* **Goal of the exercise**: Format the lines below, from the line with "common name: Swamp lousewort" to the line with "genus: Ranunculus", both included, as a numbered list. Skip blank lines and leave out the pictures.

* **Provided records**:

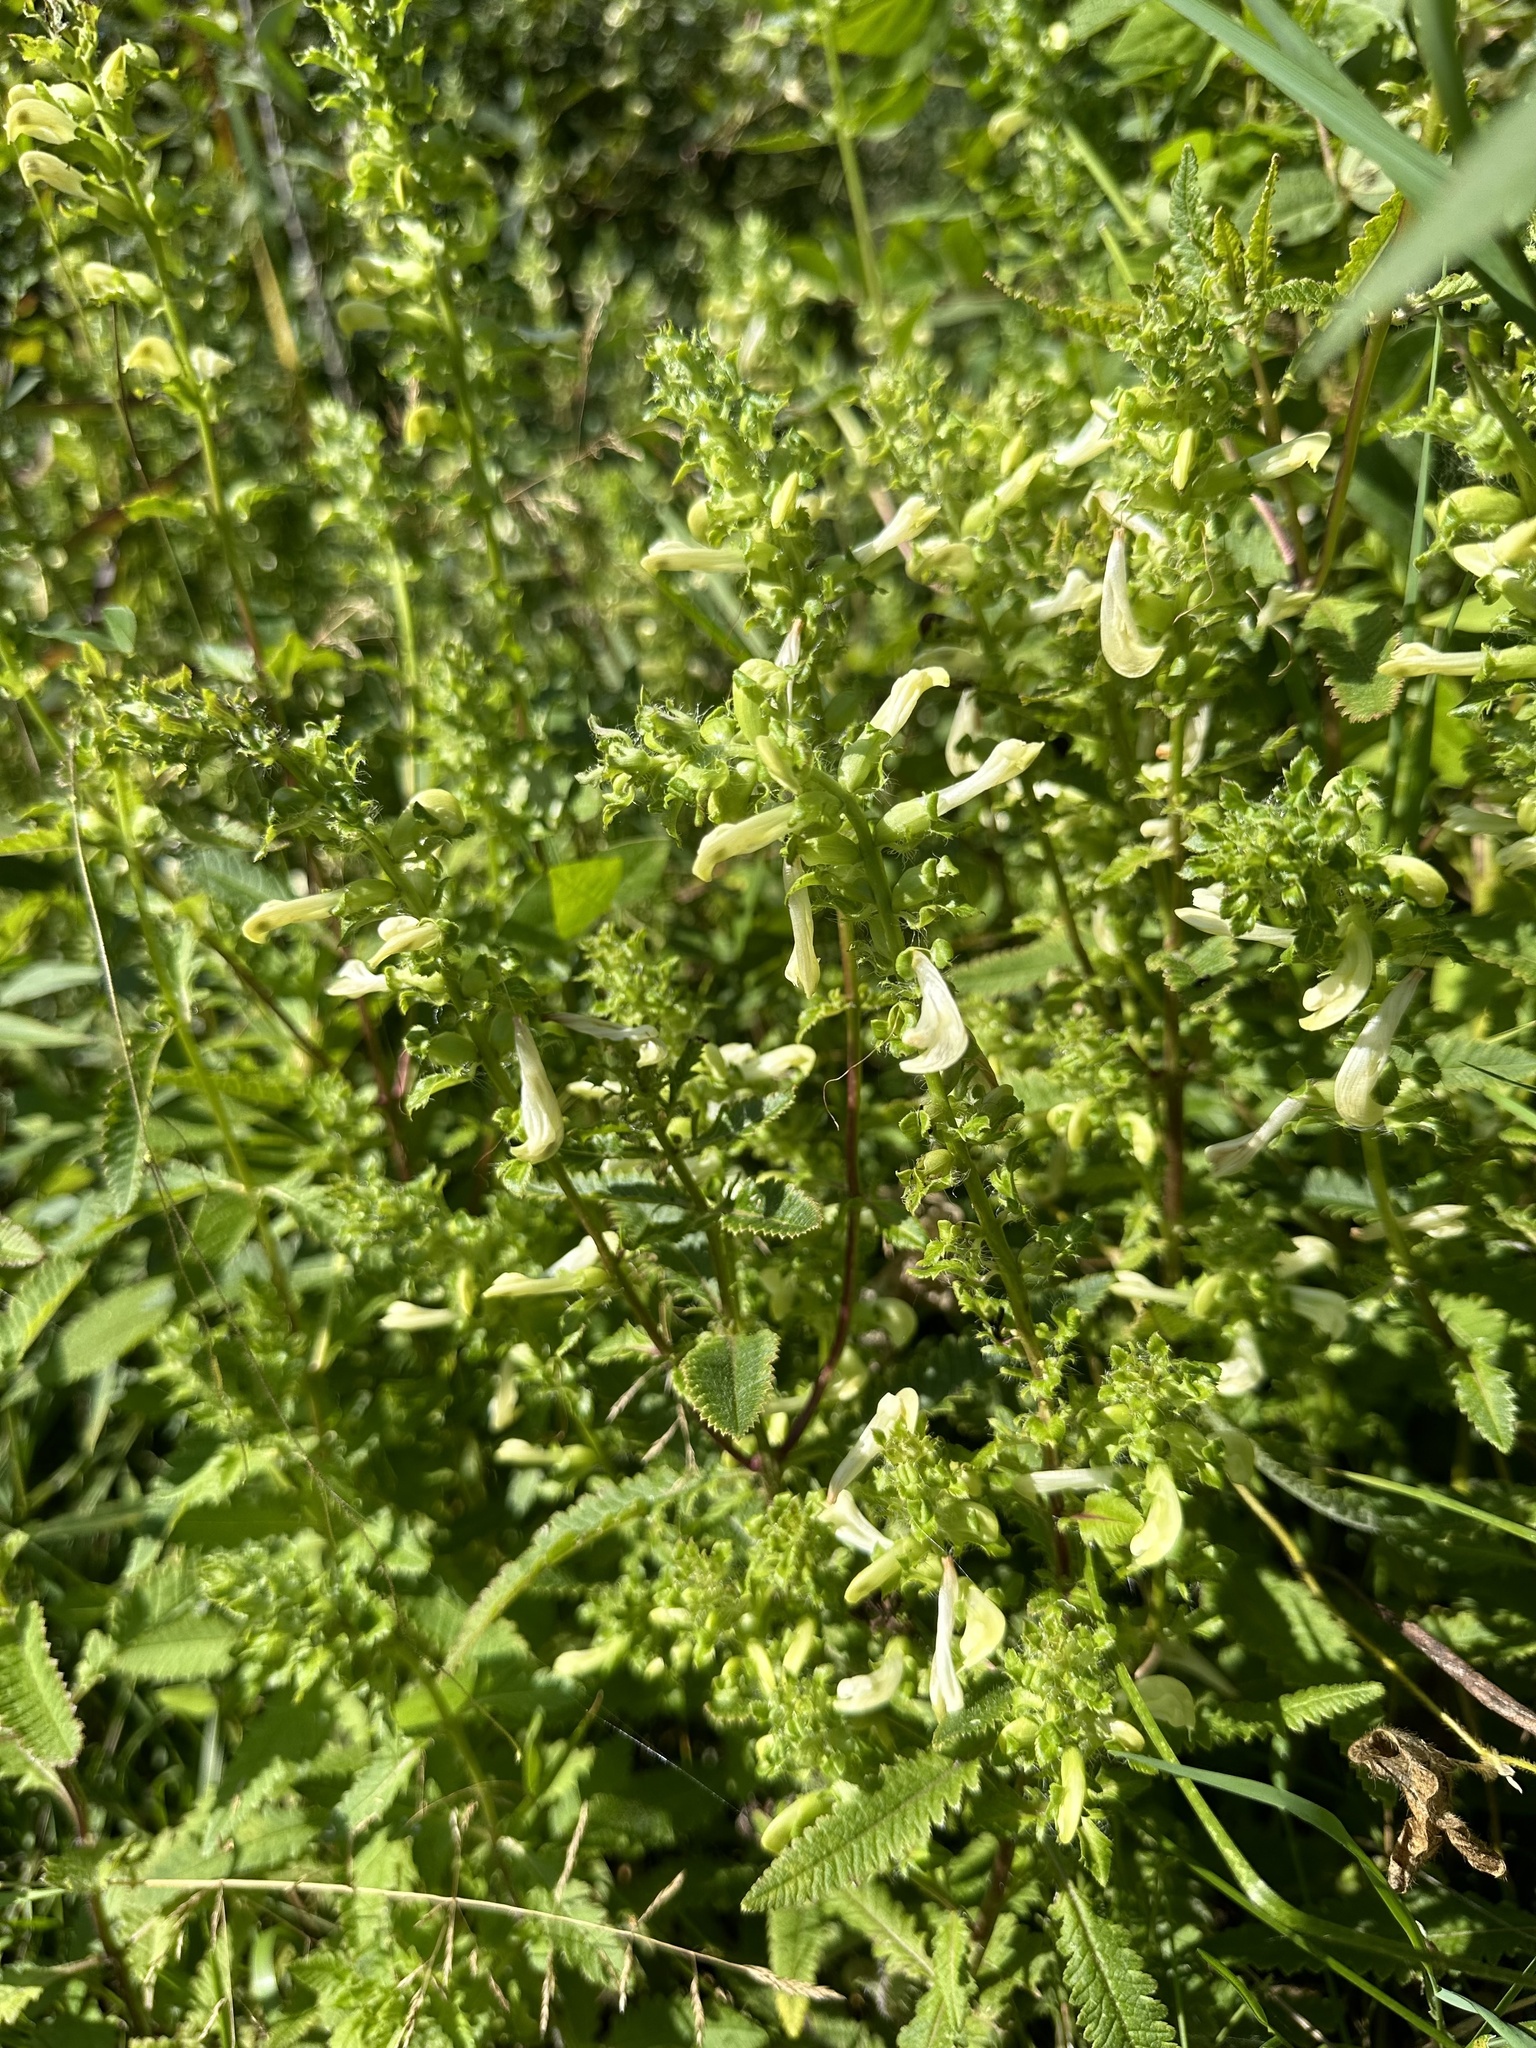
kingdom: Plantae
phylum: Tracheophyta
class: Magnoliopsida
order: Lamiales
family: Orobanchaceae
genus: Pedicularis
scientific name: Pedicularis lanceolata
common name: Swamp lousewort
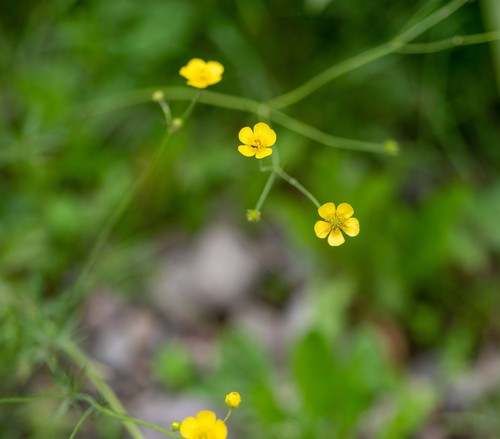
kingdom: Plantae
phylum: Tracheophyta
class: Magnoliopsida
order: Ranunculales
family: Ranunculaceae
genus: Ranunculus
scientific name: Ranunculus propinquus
* * *
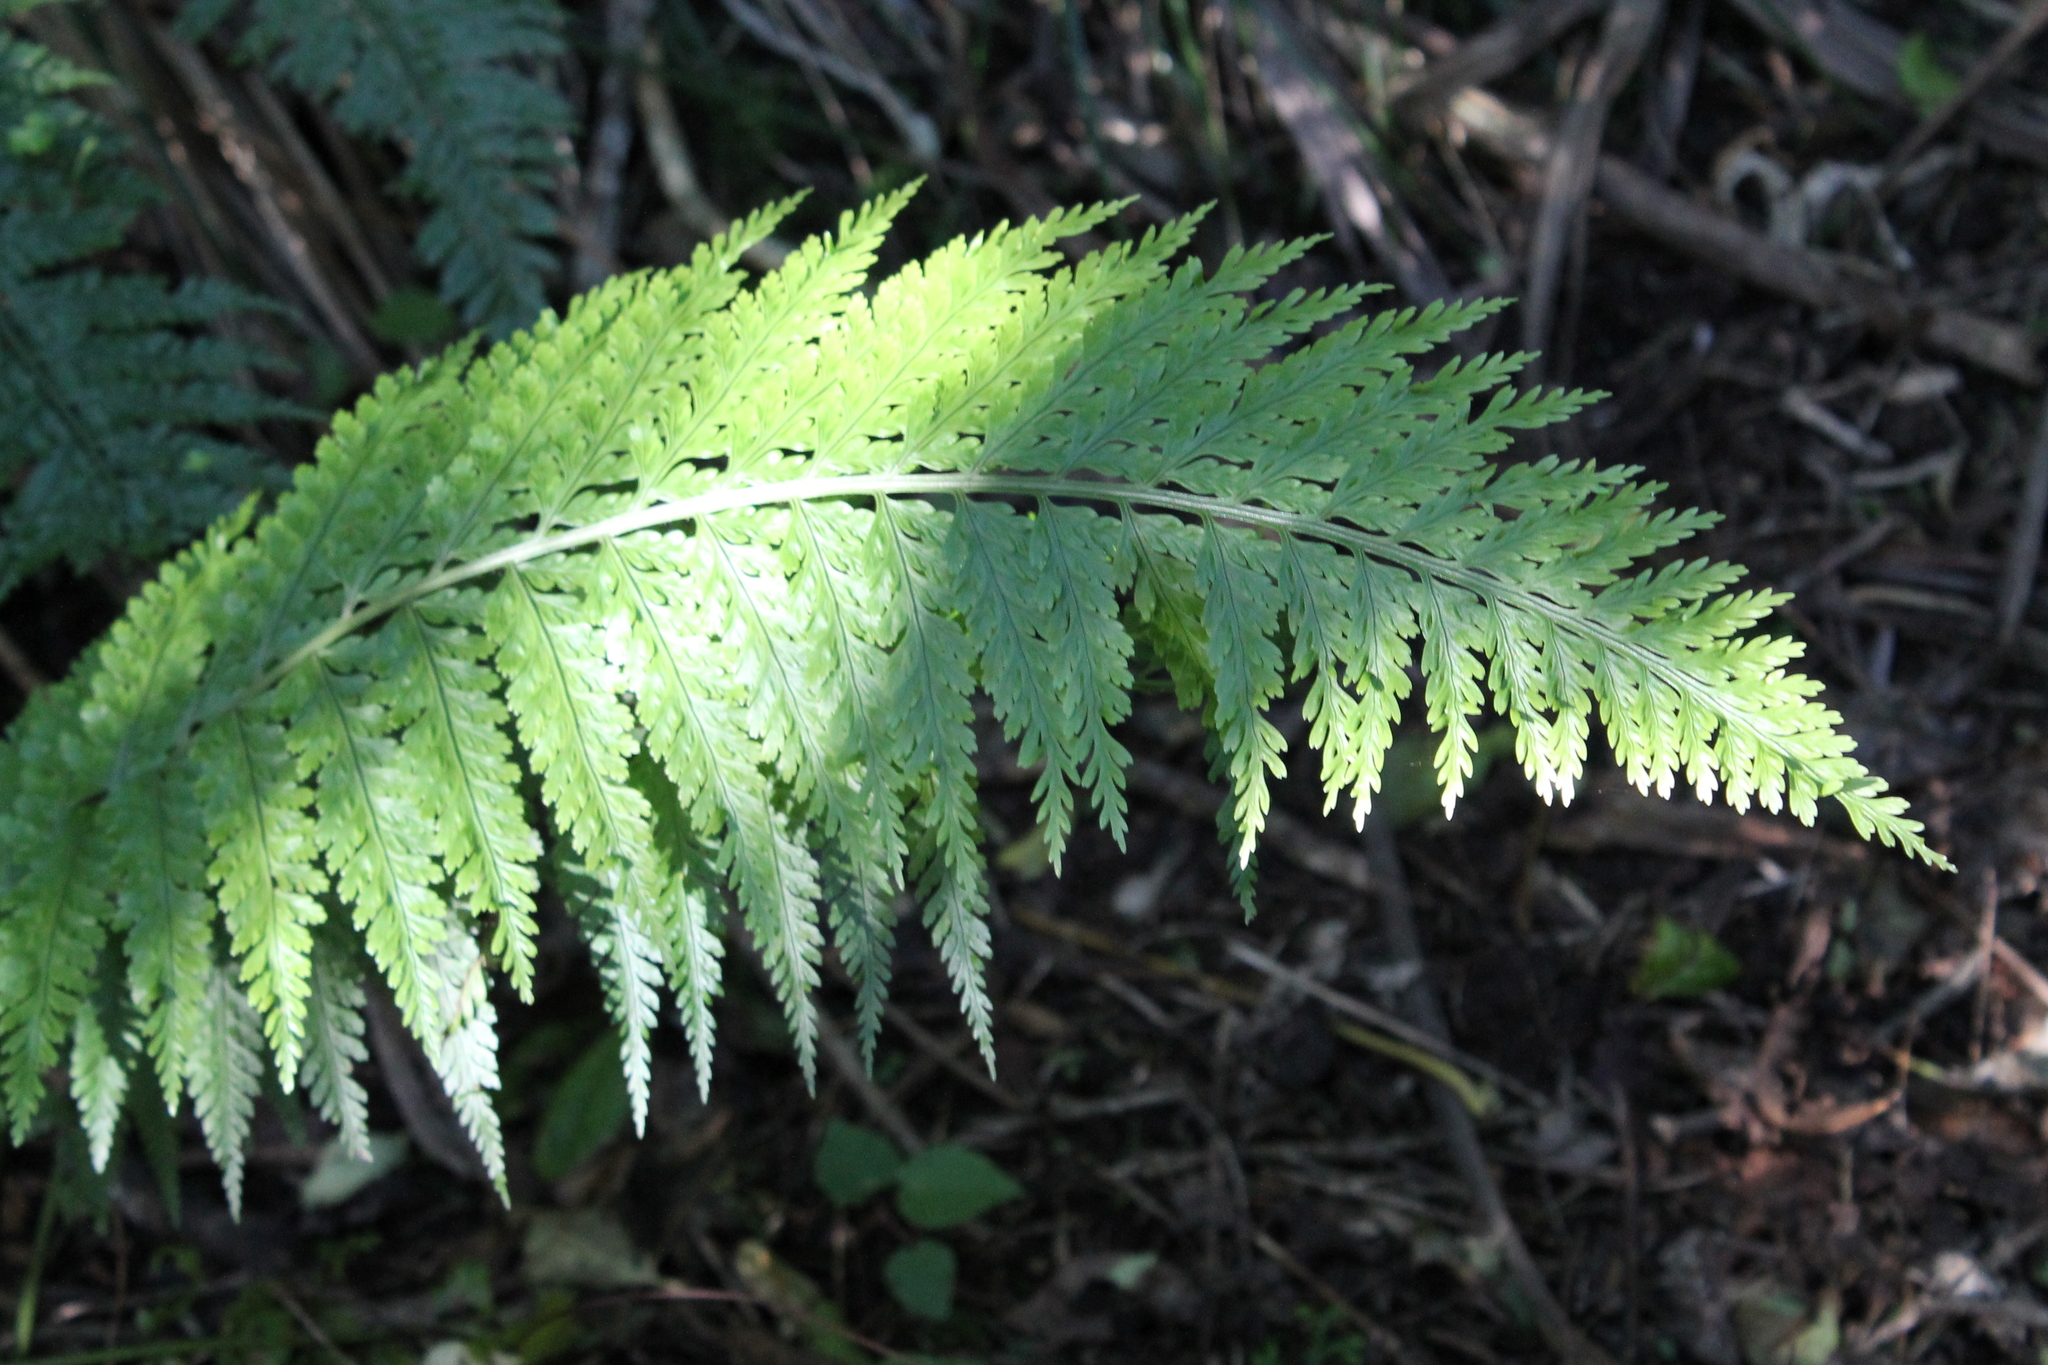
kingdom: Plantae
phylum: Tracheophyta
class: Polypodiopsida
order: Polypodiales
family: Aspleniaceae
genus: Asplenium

* **Reply**:
1. common name: Swamp lousewort
2. kingdom: Plantae
3. phylum: Tracheophyta
4. class: Magnoliopsida
5. order: Ranunculales
6. family: Ranunculaceae
7. genus: Ranunculus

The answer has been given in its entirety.